Dried tulsi leaf or powder is widely available in bulk quantities or sold as prepackaged tea bags. Again, we recommended purchasing a blend of Rama, Krishna and Vana for highest therapeutic value.
as a hot cup of tea or refrigerate and serve iced. It will last several days when keep cold but will preserve longer when the herbs are kept in the tea and strained before use.
You can add almond milk or other natural sweeteners. Raw honey, coconut sugar and/or yacon syrup are all particularly tasty in this tulsi tea recipe.
We usually buy the dried organic herb by the pound so we have it available for regular use.
The more you use and drink tulsi tea the more you will become familiar with what herbs blend well with it. We personally like to balance our herbal tea formulas with a spice of some kind to help drive in the medicinal qualities of the main herbs.
In this case we used ginger, but other herbs like
cinnamon, long pepper, or cayenne, for example, also work.

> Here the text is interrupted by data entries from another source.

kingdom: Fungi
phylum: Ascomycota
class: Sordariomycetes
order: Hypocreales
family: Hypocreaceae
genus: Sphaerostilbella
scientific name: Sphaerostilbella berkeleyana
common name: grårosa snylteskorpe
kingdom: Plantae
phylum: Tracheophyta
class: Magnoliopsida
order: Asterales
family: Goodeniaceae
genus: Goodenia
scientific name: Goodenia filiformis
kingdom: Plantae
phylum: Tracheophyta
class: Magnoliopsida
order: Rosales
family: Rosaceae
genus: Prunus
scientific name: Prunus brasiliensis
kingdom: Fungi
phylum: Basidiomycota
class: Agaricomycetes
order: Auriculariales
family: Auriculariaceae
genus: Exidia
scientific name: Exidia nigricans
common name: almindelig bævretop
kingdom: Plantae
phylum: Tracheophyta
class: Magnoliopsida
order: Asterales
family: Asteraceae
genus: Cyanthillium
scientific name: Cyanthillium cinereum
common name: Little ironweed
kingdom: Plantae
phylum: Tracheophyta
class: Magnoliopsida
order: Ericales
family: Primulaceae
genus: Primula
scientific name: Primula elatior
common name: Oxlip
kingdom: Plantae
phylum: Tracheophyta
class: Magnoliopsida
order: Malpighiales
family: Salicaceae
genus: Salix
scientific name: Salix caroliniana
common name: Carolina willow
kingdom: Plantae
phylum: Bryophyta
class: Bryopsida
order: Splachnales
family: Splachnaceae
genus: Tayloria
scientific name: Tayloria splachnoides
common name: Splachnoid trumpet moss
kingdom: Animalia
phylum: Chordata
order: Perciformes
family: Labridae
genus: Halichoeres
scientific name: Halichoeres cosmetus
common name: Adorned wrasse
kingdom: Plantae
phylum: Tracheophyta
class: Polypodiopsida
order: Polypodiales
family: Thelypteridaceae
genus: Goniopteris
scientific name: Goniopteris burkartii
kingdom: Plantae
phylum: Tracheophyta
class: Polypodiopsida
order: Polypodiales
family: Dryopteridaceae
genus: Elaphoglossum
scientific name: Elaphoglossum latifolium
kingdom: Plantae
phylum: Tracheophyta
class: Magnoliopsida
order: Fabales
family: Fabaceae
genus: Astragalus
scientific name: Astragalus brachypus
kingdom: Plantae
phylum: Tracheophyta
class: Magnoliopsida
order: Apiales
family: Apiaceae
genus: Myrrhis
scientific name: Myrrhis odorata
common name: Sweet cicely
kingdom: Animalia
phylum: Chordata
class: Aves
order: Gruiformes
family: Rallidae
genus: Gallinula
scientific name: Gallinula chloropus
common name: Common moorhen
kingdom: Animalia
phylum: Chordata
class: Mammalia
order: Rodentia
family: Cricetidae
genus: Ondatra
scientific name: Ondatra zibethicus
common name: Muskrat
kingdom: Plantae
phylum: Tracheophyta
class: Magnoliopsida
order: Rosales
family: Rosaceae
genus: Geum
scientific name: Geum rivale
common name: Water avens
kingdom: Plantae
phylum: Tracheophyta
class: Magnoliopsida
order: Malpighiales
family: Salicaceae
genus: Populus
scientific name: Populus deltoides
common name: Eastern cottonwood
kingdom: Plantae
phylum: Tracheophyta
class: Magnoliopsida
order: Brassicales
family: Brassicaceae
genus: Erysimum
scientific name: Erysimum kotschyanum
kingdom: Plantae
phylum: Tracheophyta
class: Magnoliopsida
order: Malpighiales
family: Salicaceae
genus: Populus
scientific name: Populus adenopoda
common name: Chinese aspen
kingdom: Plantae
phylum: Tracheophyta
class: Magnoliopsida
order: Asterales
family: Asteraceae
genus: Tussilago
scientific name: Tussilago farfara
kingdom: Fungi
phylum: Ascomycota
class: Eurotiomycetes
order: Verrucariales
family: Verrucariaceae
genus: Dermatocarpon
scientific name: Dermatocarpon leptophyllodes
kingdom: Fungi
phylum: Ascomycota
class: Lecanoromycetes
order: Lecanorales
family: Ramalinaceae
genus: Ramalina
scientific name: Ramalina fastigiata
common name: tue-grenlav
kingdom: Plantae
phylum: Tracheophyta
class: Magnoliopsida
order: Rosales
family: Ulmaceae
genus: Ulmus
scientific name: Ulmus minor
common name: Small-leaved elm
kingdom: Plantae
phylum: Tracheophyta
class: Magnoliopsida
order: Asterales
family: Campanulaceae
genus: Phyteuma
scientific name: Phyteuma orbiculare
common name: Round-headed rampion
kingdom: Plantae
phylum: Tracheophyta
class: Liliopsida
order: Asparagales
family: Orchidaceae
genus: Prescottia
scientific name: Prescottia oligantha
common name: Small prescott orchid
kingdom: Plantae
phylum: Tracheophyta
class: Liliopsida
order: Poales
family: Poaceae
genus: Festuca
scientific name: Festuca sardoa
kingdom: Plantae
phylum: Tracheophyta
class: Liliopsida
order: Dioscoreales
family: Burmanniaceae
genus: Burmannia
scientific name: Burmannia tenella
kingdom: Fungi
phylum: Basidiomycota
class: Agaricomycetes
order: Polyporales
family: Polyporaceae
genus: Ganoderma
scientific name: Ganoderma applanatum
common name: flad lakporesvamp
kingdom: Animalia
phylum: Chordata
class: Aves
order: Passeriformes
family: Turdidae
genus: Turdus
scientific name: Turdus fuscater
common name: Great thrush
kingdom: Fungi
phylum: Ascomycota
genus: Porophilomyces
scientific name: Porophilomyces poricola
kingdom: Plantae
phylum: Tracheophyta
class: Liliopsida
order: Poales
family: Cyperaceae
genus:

For more information on how to blend your herbs visit our herbal tea preparation page listed in the links at the bottom of this page.
Tulsi also makes a great herbal addition to homemade kombucha. Simply add 4 herbal tea bags of tulsi to your next kombucha recipe.
We always encourage growing your own superfoods and super herbs, like gotu kola, goji berries, moringa, schizandra, golden berry, aloe and many others as well as the sacred holy basil plant.
There is nothing quite like making tea from freshly picked tulsi leaves. We grow it seasonally in a large ceramic pot placed by our front door as in Indian tradition.
If you have a vegetable or herb garden, this is a great plant to incorporate so you have fresh leaves for your herbal brews.
Tulsi rama is typically grown as an annual plant in northern regions, requiring similar conditions to that of culinary basil. In tropical locations it is often grown as a perennial plant species.